**Texte de la page:**
####################

Sois magnanime peuple François, & vne bonne guerre contre se
Cardinal, t’amenera vn bon repos : sçache que Mazarin & la paix
ne peuvent compatir ensemblement, non plus que l’eau & le
feu. C’est pourquoy il te faut resoudre à faire de deux choses l’vne :
ou d’estre tousiours tyrannisé, tandis qu’il subsistera dans
l’Estat ; ou de l’en chasser, afin que toutes les playes qu’il t’a faites
en tant d’années soient gueries en vn moment.

Que m’objecterez-vous encor, pour n’avoir pas sujet de resister
à Mazarin ? que Monseigneur le Duc d’Orleans resté, afin de
s’opposer à ce desolateur de la Monarchie, quand mesmes il
seroit paruenu jusqu’au bout de tous ses desseins ? & le bon Prince,
il porte trop l’interest de ce Ministre qui l’a pipe. Ce Serpent
connoist assez la facilité de son esprit, auquel il fait prendre comme
de la cire mole, toute sorte d’impressions. Il voit qu’vne
pomme le peut amuser. Il l’en amorse iusqu’au temps qu’il le
recompensera, s’il subsiste, comme il a fait les Princes prisonniers.

####################

**Extrait du jeu:**
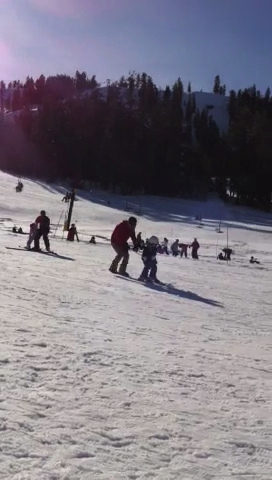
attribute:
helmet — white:
[145, 231, 164, 249]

####################

**Liste des tâches:**
1. Répondez à ces questions sur le texte contre Mazarin :
(a) Avec quels deux éléments le texte dit-il que Mazarin et la paix ne peuvent pas plus s'accorder ?
(b) Que faut-il faire de Mazarin pour que les plaies soient guéries en un moment ?
(c) À quoi l'esprit du bon Prince est-il comparé ?
2. Réécrivez le passage du texte contre Mazarin compris entre « Que m’objecterez-vous encor, pour » et « les Princes prisonniers. », inclus, en remplaçant « Serpent » par « Renard ».
3. Pouvez-vous prolonger le texte contre Mazarin au-delà de sa dernière phrase ?

**Résultats finaux:**
1.
(a) L'eau et le feu.
(b) Le chasser de l'État.
(c) À de la cire mole.

2.
Que m’objecterez-vous encor, pour n’avoir pas sujet de resister
à Mazarin ? que Monseigneur le Duc d’Orleans resté, afin de
s’opposer à ce desolateur de la Monarchie, quand mesmes il
seroit paruenu jusqu’au bout de tous ses desseins ? & le bon Prince,
il porte trop l’interest de ce Ministre qui l’a pipe. Ce Renard
connoist assez la facilité de son esprit, auquel il fait prendre comme
de la cire mole, toute sorte d’impressions. Il voit qu’vne
pomme le peut amuser. Il l’en amorse iusqu’au temps qu’il le
recompensera, s’il subsiste, comme il a fait les Princes prisonniers.

3.
La derniere Lettre que le Cardinal vous envoye, au nom du
Roy, sur son départ vers la Guyenne, fait bien voir qu’il l’amuse,
auec les ordres qu’il luy laisse, comme si sa Majesté, ainsi qu’vn
autre Sainct Louis, s’en alloit faire le voyage d’outre mer. Il luy
donne plus de beurre que du pain ; & pour le mieux coucher en
jouë, il luy fait des comptes à faire dormir de bout. Et son Altesse
au contraire qui fait la resoluë, se voyant flattée sous pretexte
de cette puissance, ne se soucie guere que trois Princes soient à
la mercy de ce Lyon, qui leur tient le poignard dans le sein, ny
du Roy & du Due d’Anjou, que ce Monstre a conduit sur vn
port de mer, lesquels il peut en moins de six heures livrer à l’Espagne
pour s’y reconcilier. L’intelligence que ce Ministre a auec
son Altesse & Beaufort, leur fait diuersement esperer à chacun,
ce qu’on en verra esclorre quelque iour à leur avantage, si leurs
desseins reüssissent, ou à leur desarroy, si Dieu les deçoit.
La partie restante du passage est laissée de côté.